If a reader hasn’t heard of Mr Goranin or White Hammer, well join almost the entirety of the Ukrainian constituency in that obliviousness.
According to the website of White Hammer (a link to which will deliberately not be provided, as needlessly promulgating extreme nationalist flapdoodle falls far outside the sensibilities of the blog), Mr Goranin was forcibly abducted at the junction of Vasilkovskaya and Stelmaha in Kyiv on the night of 21st February.
White Hammer, later making public the apparent abduction stated “Most likely the work of the SBU“.
Hmm.
Extremist groups be they left or right or of a particular cause are going to appear as blips to be monitored (often no more) upon the radar by policing and intelligence agencies alike. Such groups are by their extreme (and often paranoid) nature the most easily manipulated , open to infiltration, and are certainly not immune to the occasional agent provocateur. Ever has it been thus and ever shall it be so
However, when it comes to the SBU deciding to forcibly abduct an almost entirely unknown coordinator of a more or less unknown nationalist movement rather than simply arrest him (on a pretext if necessary), it seems all rather unnecessary.

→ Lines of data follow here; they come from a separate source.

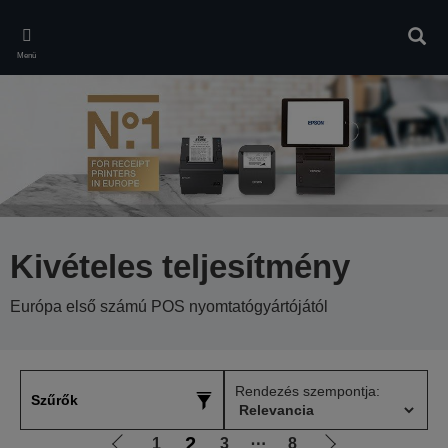
Skip
to
Kere
main
Menü
content
Kivételes teljesítmény
Európa első számú POS nyomtatógyártójától
Rendezés szempontja:
Szűrők
2
1
3
⋯
8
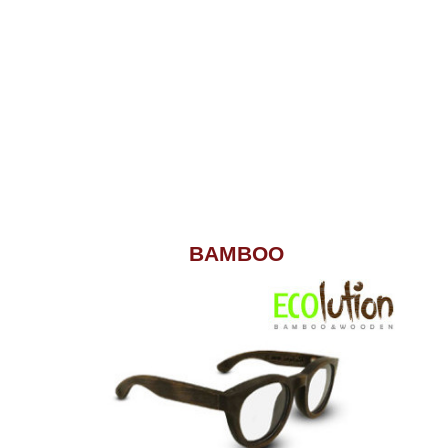
BAMBOO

The SBU has unsurprisingly denied any involvement in the disappearance (or alleged abduction) of Mr Goranin, dismissing the statement of White Hammer as nothing more than spurious – “The Ukrainian Security Service did not perform and does not perform any operational or investigative action in relation to the coordinator of the “White Hammer” organisation, Vladislav Goranin.”

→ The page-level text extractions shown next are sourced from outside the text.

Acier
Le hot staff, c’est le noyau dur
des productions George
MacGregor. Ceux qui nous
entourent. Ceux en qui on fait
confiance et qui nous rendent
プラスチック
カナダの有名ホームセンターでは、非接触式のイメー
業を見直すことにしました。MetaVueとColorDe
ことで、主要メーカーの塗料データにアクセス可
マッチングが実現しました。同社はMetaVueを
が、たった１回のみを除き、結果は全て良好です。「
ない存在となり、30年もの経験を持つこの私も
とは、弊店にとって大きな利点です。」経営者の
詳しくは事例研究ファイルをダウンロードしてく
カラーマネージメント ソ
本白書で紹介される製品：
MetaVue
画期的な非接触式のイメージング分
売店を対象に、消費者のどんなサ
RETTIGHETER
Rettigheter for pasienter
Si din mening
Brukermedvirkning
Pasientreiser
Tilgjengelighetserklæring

A statement that is unambiguous, and given the less than harmonious relationships between different extreme groups (of similar or opposed bias) Mr Goranin will probably not be short of a few adversaries that are equally like to abduct him, if not more so.
The SBU however, has publicly undertaken to investigate the disappearance of Mr Goranin – something that surely falls within the remit of the police rather than that of the SBU.

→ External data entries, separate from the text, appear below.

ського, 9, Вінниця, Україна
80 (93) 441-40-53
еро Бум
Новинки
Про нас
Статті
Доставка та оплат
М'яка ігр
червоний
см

Why then has the SBU decided to investigate what is (possibly) a crime to which the police should deal?
Is it a matter of public relations after being accused of the crime to then be involved in solving it?
Is it that Mr Goranin – or White Hammer – is more than a blip of the SBU radar despite the SBU public statement?
Or is it perhaps that the circumstances of the alleged crime and the tactics employed by the apparent abductors display the traits and professionalism of those that the SBU would be interested in and who are capable of manipulation, infiltration and inserting the occasional agent provocateur with groups such as “White Hammer”?
Presumably the SBU has already dismissed this alleged incident as simply a publicity stunt by “White Hammer” to raise its otherwise almost entirely absent profile among the Ukrainian/Kyiv constituency. How much publicity could be gained from waiting for this hammer to fall and then subsequently raised when he is found?
T’will be interesting to see how this incident concludes.